There are three key elements of the GSEA method:

* Calculation of an Enrichment Score.
  + The enrichment score (_ES_) represent the degree to which a set _S_ is over-represented at the top or bottom of the ranked list _L_. The score is calculated by walking down the list _L_, increasing a running-sum statistic when we encounter a gene in _S_ and decreasing when it is not. The magnitude of the increment depends on the gene statistics (e.g., correlation of the gene with phenotype). The _ES_ is the maximum deviation from zero encountered in the random walk; it corresponds to a weighted Kolmogorov-Smirnov-like statistic[@subramanian_gene_2005].
* Esimation of Significance Level of _ES_.
  + The _p_-value of the _ES_ is calculated using permutation test. Specifically, we permute the gene labels of the gene list _L_ and recompute the _ES_ of the gene set for the permutated data, which generate a null distribution for the _ES_. The _p_-value of the observed _ES_ is then calculated relative to this null distribution.
* Adjustment for Multiple Hypothesis Testing.
  + When the entire gene sets were evaluated, `r Biocpkg("DOSE")` adjust the estimated significance level to account for multiple hypothesis testing and also _q_-values were calculated for FDR control.

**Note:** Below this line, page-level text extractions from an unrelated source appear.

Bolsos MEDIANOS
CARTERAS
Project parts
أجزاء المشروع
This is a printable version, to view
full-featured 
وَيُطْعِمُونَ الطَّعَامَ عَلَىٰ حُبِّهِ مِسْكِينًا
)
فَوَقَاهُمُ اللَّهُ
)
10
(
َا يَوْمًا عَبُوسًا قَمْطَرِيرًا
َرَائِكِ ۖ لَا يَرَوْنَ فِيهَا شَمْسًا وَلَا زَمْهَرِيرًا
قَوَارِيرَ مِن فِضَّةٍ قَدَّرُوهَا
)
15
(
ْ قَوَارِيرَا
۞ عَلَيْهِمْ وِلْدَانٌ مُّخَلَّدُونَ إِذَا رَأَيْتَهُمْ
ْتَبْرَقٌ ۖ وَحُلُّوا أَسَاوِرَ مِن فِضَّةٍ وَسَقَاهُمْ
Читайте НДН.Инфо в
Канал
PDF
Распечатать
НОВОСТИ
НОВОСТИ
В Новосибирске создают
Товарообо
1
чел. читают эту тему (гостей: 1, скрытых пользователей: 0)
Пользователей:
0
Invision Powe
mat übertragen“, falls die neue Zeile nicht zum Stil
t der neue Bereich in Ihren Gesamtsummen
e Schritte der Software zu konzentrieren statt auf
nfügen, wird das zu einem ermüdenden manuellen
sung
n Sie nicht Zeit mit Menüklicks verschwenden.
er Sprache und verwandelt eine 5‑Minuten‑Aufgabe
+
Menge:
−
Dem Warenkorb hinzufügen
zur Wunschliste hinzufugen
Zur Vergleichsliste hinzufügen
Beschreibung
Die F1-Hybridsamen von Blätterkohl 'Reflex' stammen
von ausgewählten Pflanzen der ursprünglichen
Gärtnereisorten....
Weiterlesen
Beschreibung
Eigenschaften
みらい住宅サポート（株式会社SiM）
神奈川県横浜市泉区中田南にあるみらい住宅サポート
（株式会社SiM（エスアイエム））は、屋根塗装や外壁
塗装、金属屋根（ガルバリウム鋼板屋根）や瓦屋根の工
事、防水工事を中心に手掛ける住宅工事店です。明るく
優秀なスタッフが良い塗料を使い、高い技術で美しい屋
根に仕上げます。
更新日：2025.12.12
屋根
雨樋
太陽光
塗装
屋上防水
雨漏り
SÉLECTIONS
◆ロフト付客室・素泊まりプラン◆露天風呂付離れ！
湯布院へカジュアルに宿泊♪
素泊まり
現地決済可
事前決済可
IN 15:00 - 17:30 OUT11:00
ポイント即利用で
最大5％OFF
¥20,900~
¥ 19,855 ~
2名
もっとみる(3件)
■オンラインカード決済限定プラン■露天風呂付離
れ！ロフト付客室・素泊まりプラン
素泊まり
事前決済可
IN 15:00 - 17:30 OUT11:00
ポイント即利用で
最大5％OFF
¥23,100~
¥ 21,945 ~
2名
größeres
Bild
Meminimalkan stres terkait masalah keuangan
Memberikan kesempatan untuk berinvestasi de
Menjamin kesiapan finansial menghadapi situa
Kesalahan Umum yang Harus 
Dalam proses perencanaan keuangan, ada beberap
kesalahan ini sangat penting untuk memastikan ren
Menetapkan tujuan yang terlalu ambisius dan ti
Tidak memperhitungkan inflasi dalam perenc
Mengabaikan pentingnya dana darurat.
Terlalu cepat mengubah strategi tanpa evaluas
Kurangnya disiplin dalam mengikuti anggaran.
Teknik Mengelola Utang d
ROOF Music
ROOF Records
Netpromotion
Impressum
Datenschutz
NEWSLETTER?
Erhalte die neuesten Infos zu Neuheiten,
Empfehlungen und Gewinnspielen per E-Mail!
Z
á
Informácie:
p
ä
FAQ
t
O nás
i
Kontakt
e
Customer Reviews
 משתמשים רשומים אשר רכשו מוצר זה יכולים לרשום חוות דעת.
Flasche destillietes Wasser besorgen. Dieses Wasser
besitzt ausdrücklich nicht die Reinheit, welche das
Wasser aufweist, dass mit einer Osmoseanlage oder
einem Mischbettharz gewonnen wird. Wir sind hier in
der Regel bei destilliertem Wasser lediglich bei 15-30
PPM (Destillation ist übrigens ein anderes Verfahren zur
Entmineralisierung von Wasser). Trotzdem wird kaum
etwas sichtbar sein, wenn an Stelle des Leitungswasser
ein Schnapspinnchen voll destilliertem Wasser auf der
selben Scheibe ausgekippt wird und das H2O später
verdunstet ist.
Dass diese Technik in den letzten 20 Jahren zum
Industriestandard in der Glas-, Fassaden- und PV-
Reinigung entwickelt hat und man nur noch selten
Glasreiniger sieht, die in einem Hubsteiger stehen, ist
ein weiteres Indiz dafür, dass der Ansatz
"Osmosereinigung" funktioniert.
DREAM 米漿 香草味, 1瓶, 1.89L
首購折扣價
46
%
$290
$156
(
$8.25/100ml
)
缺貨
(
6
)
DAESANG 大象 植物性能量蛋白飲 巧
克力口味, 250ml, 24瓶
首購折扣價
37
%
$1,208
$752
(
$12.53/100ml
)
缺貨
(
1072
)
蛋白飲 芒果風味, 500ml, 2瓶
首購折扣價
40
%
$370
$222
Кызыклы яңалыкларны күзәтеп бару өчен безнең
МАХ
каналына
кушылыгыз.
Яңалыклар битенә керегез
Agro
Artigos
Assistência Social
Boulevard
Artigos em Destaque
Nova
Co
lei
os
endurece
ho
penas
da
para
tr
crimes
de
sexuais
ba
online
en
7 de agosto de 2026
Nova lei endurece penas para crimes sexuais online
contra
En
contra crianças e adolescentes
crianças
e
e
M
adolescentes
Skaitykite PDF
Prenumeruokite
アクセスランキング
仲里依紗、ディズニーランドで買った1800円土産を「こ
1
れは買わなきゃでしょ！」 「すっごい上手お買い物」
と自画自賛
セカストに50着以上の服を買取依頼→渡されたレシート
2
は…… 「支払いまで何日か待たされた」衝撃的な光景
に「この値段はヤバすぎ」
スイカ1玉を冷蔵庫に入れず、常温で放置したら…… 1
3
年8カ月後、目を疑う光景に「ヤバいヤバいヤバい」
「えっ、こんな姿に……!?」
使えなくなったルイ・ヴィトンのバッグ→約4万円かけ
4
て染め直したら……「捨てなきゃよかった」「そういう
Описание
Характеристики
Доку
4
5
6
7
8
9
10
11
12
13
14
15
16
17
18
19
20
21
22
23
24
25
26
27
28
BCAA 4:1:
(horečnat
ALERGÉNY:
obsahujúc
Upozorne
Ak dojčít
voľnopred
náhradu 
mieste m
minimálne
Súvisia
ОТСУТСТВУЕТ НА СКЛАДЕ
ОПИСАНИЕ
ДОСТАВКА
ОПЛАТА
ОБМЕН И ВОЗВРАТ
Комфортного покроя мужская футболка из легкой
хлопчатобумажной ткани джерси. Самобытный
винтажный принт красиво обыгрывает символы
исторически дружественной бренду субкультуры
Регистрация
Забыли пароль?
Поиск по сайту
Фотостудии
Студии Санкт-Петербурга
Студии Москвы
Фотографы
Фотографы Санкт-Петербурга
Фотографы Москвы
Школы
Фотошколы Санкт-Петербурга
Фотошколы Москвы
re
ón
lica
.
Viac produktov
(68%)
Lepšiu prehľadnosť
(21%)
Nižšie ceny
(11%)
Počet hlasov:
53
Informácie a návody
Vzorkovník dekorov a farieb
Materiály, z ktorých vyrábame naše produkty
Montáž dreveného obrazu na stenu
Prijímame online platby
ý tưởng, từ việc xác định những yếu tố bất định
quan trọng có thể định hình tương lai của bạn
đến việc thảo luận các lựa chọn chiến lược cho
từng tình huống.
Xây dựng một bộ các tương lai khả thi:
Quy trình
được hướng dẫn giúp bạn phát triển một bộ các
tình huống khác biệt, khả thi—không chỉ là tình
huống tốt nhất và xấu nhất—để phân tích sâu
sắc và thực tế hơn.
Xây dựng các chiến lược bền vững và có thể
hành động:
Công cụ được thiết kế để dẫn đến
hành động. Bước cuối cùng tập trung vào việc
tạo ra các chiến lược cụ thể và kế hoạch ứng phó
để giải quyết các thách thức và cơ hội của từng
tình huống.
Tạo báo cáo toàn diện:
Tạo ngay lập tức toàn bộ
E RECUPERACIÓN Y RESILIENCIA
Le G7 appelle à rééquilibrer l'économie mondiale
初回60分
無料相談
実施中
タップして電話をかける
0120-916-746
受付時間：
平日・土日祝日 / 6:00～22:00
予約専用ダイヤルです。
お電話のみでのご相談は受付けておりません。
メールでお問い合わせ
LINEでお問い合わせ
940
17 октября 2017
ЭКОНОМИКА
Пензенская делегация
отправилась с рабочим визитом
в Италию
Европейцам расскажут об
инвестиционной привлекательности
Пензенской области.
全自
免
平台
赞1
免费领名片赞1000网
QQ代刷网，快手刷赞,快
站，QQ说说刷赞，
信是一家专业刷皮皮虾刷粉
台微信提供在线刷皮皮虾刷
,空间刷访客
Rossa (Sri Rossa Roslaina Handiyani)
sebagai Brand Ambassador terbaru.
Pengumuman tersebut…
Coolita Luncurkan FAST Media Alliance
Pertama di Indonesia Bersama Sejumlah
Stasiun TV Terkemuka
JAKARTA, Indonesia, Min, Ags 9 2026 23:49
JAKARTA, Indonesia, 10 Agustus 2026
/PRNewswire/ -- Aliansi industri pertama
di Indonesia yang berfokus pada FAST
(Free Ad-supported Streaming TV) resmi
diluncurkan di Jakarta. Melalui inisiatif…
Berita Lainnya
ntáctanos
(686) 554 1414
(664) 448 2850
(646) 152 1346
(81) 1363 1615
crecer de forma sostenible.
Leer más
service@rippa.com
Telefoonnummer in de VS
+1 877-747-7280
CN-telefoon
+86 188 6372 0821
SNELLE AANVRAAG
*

We implemented GSEA algorithm proposed by Subramanian[@subramanian_gene_2005]. Alexey Sergushichev implemented an algorithm for fast GSEA analysis in the `r Biocpkg("fgsea")`[@alex_fgsea] package.

In `r Biocpkg("DOSE")`[@yu_dose_2015], user can use GSEA algorithm implemented in `DOSE` or `fgsea` by specifying the parameter `by="DOSE"` or `by="fgsea"`. By default, `r Biocpkg("DOSE")` use `fgsea` since it is much more fast.


## Leading edge analysis and core enriched genes

Leading edge analysis reports `Tags` to indicate the percentage of genes contributing to the enrichment score, `List` to indicate where in the list the enrichment score is attained and `Signal` for enrichment signal strength.

It would also be very interesting to get the core enriched genes that contribute to the enrichment.

`r Biocpkg("DOSE")` supports leading edge analysis and report core enriched genes in GSEA analysis.